■ WHAT YOU NEED TO DO: Render the text read from every one of the items below as a JSON list of strings, with one string per line and blank lines omitted. Exclude the pictures from the answer.

■ DATA FOR THIS EXERCISE:
•••••
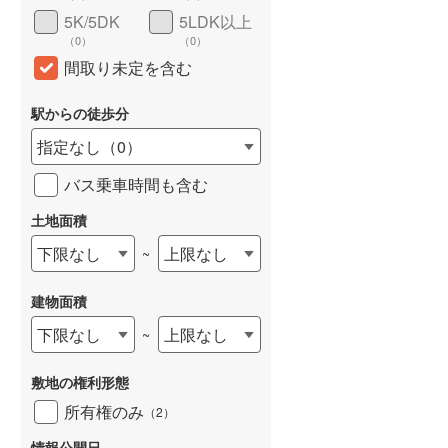
5K/5DK
5LDK以上
（
0
）
（
0
）
間取り未定を含む
駅からの徒歩分
指定なし
（
0
）
バス乗車時間も含む
土地面積
下限なし
上限なし
~
建物面積
下限なし
上限なし
~
敷地の権利形態
所有権のみ
（
2
）
情報公開日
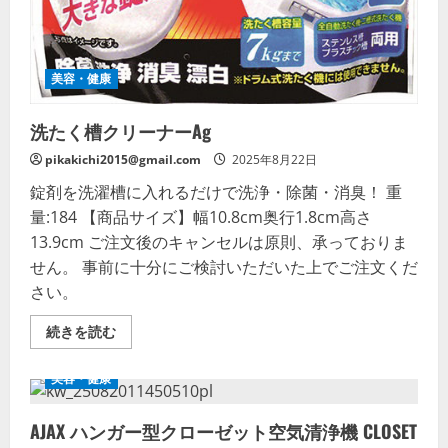
詳
細
を
ご
覧
く
美容・健康
だ
さ
い
洗たく槽クリーナーAg
pikakichi2015@gmail.com
2025年8月22日
錠剤を洗濯槽に入れるだけで洗浄・除菌・消臭！ 重
量:184 【商品サイズ】幅10.8cm奥行1.8cm高さ
13.9cm ご注文後のキャンセルは原則、承っておりま
せん。 事前に十分にご検討いただいた上でご注文くだ
さい。
洗
続きを読む
た
く
槽
美容・健康
ク
リ
ー
AJAX ハンガー型クローゼット空気清浄機 CLOSET
ナ
ー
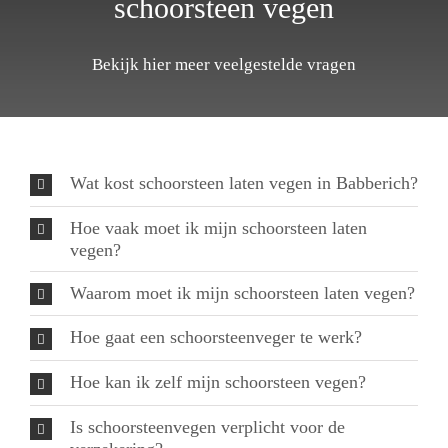
schoorsteen vegen
Bekijk hier meer veelgestelde vragen
Wat kost schoorsteen laten vegen in Babberich?
Hoe vaak moet ik mijn schoorsteen laten
vegen?
Waarom moet ik mijn schoorsteen laten vegen?
Hoe gaat een schoorsteenveger te werk?
Hoe kan ik zelf mijn schoorsteen vegen?
Is schoorsteenvegen verplicht voor de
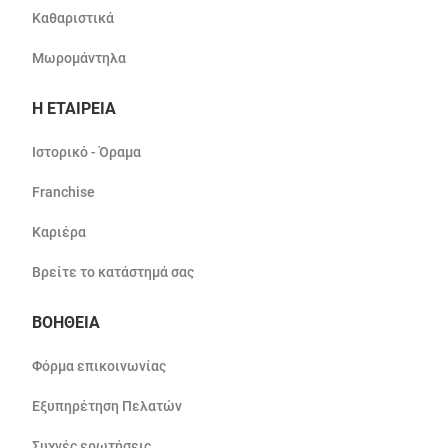
Καθαριστικά
Μωρομάντηλα
Η ΕΤΑΙΡΕΙΑ
Ιστορικό - Όραμα
Franchise
Καριέρα
Βρείτε το κατάστημά σας
ΒΟΗΘΕΙΑ
Φόρμα επικοινωνίας
Εξυπηρέτηση Πελατών
Συχνές ερωτήσεις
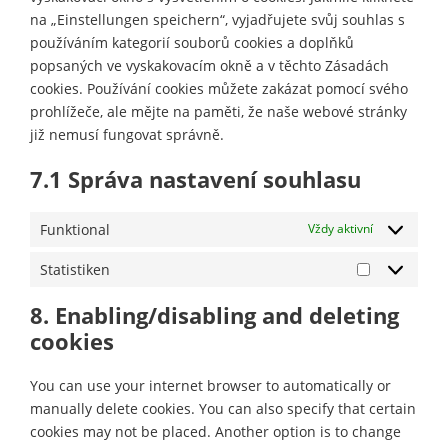
o
e
n
t
na „Einstellungen speichern“, vyjadřujete svůj souhlas s
s
r
t
o
používáním kategorií souborů cookies a doplňků
e
v
t
s
popsaných ve vyskakovacím okně a v těchto Zásadách
r
i
o
e
cookies. Používání cookies můžete zakázat pomocí svého
v
c
s
r
prohlížeče, ale mějte na paměti, že naše webové stránky
i
e
e
v
již nemusí fungovat správně.
c
w
r
i
e
o
v
7.1 Správa nastavení souhlasu
c
w
r
i
e
p
d
c
c
Funktional
Vždy aktivní
m
p
e
o
l
r
o
Statistiken
m
S
e
s
p
t
s
t
8. Enabling/disabling and deleting
l
a
s
a
cookies
i
t
t
a
i
n
n
You can use your internet browser to automatically or
s
í
z
manually delete cookies. You can also specify that certain
t
cookies may not be placed. Another option is to change
i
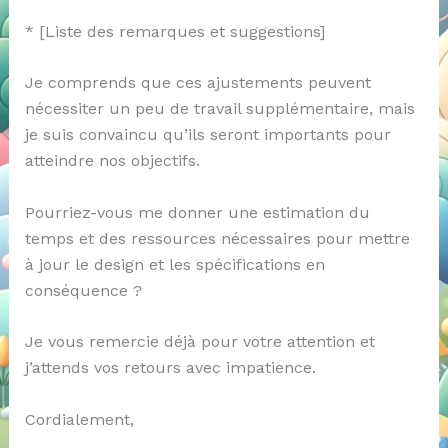
* [Liste des remarques et suggestions]
Je comprends que ces ajustements peuvent
nécessiter un peu de travail supplémentaire, mais
je suis convaincu qu’ils seront importants pour
atteindre nos objectifs.
Pourriez-vous me donner une estimation du
temps et des ressources nécessaires pour mettre
à jour le design et les spécifications en
conséquence ?
Je vous remercie déjà pour votre attention et
j’attends vos retours avec impatience.
Cordialement,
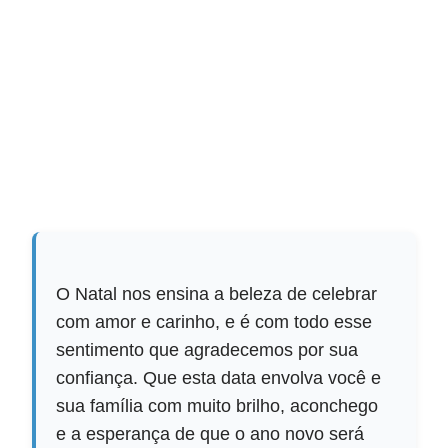
O Natal nos ensina a beleza de celebrar
com amor e carinho, e é com todo esse
sentimento que agradecemos por sua
confiança. Que esta data envolva você e
sua família com muito brilho, aconchego
e a esperança de que o ano novo será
•••••
■ EXERCISE SOLUTION:
[
  "5K/5DK",
  "5LDK以上",
  "（",
  "0",
  "）",
  "（",
  "0",
  "）",
  "間取り未定を含む",
  "駅からの徒歩分",
  "指定なし",
  "（",
  "0",
  "）",
  "バス乗車時間も含む",
  "土地面積",
  "下限なし",
  "上限なし",
  "~",
  "建物面積",
  "下限なし",
  "上限なし",
  "~",
  "敷地の権利形態",
  "所有権のみ",
  "（",
  "2",
  "）",
  "情報公開日",
  "詳",
  "細",
  "を",
  "ご",
  "覧",
  "く",
  "美容・健康",
  "だ",
  "さ",
  "い",
  "洗たく槽クリーナーAg",
  "pikakichi2015@gmail.com",
  "2025年8月22日",
  "錠剤を洗濯槽に入れるだけで洗浄・除菌・消臭！ 重",
  "量:184 【商品サイズ】幅10.8cm奥行1.8cm高さ",
  "13.9cm ご注文後のキャンセルは原則、承っておりま",
  "せん。 事前に十分にご検討いただいた上でご注文くだ",
  "さい。",
  "洗",
  "続きを読む",
  "た",
  "く",
  "槽",
  "美容・健康",
  "ク",
  "リ",
  "ー",
  "AJAX ハンガー型クローゼット空気清浄機 CLOSET",
  "ナ",
  "ー",
  "schoorsteen vegen",
  "Bekijk hier meer veelgestelde vragen",
  "Wat kost schoorsteen laten vegen in Babberich?",
  "Hoe vaak moet ik mijn schoorsteen laten",
  "vegen?",
  "Waarom moet ik mijn schoorsteen laten vegen?",
  "Hoe gaat een schoorsteenveger te werk?",
  "Hoe kan ik zelf mijn schoorsteen vegen?",
  "Is schoorsteenvegen verplicht voor de",
  "Καθαριστικά",
  "Μωρομάντηλα",
  "Η ΕΤΑΙΡΕΙΑ",
  "Ιστορικό - Όραμα",
  "Franchise",
  "Καριέρα",
  "Βρείτε το κατάστημά σας",
  "ΒΟΗΘΕΙΑ",
  "Φόρμα επικοινωνίας",
  "Εξυπηρέτηση Πελατών",
  "Συχνές ερωτήσεις",
  "o",
  "e",
  "n",
  "t",
  "na „Einstellungen speichern“, vyjadřujete svůj souhlas s",
  "s",
  "r",
  "t",
  "o",
  "používáním kategorií souborů cookies a doplňků",
  "e",
  "v",
  "t",
  "s",
  "popsaných ve vyskakovacím okně a v těchto Zásadách",
  "r",
  "i",
  "o",
  "e",
  "cookies. Používání cookies můžete zakázat pomocí svého",
  "v",
  "c",
  "s",
  "r",
  "prohlížeče, ale mějte na paměti, že naše webové stránky",
  "i",
  "e",
  "e",
  "v",
  "již nemusí fungovat správně.",
  "c",
  "w",
  "r",
  "i",
  "e",
  "o",
  "v",
  "7.1 Správa nastavení souhlasu",
  "c",
  "w",
  "r",
  "i",
  "e",
  "p",
  "d",
  "c",
  "c",
  "Funktional",
  "Vždy aktivní",
  "m",
  "p",
  "e",
  "o",
  "l",
  "r",
  "o",
  "Statistiken",
  "m",
  "S",
  "e",
  "s",
  "p",
  "t",
  "s",
  "t",
  "8. Enabling/disabling and deleting",
  "l",
  "a",
  "s",
  "a",
  "cookies",
  "i",
  "t",
  "t",
  "a",
  "i",
  "n",
  "n",
  "You can use your internet browser to automatically or",
  "s",
  "í",
  "z",
  "manually delete cookies. You can also specify that certain",
  "t",
  "cookies may not be placed. Another option is to change",
  "i",
  "* [Liste des remarques et suggestions]",
  "Je comprends que ces ajustements peuvent",
  "nécessiter un peu de travail supplémentaire, mais",
  "je suis convaincu qu’ils seront importants pour",
  "atteindre nos objectifs.",
  "Pourriez-vous me donner une estimation du",
  "temps et des ressources nécessaires pour mettre",
  "à jour le design et les spécifications en",
  "conséquence ?",
  "Je vous remercie déjà pour votre attention et",
  "j’attends vos retours avec impatience.",
  "Cordialement,",
  "O Natal nos ensina a beleza de celebrar",
  "com amor e carinho, e é com todo esse",
  "sentimento que agradecemos por sua",
  "confiança. Que esta data envolva você e",
  "sua família com muito brilho, aconchego",
  "e a esperança de que o ano novo será"
]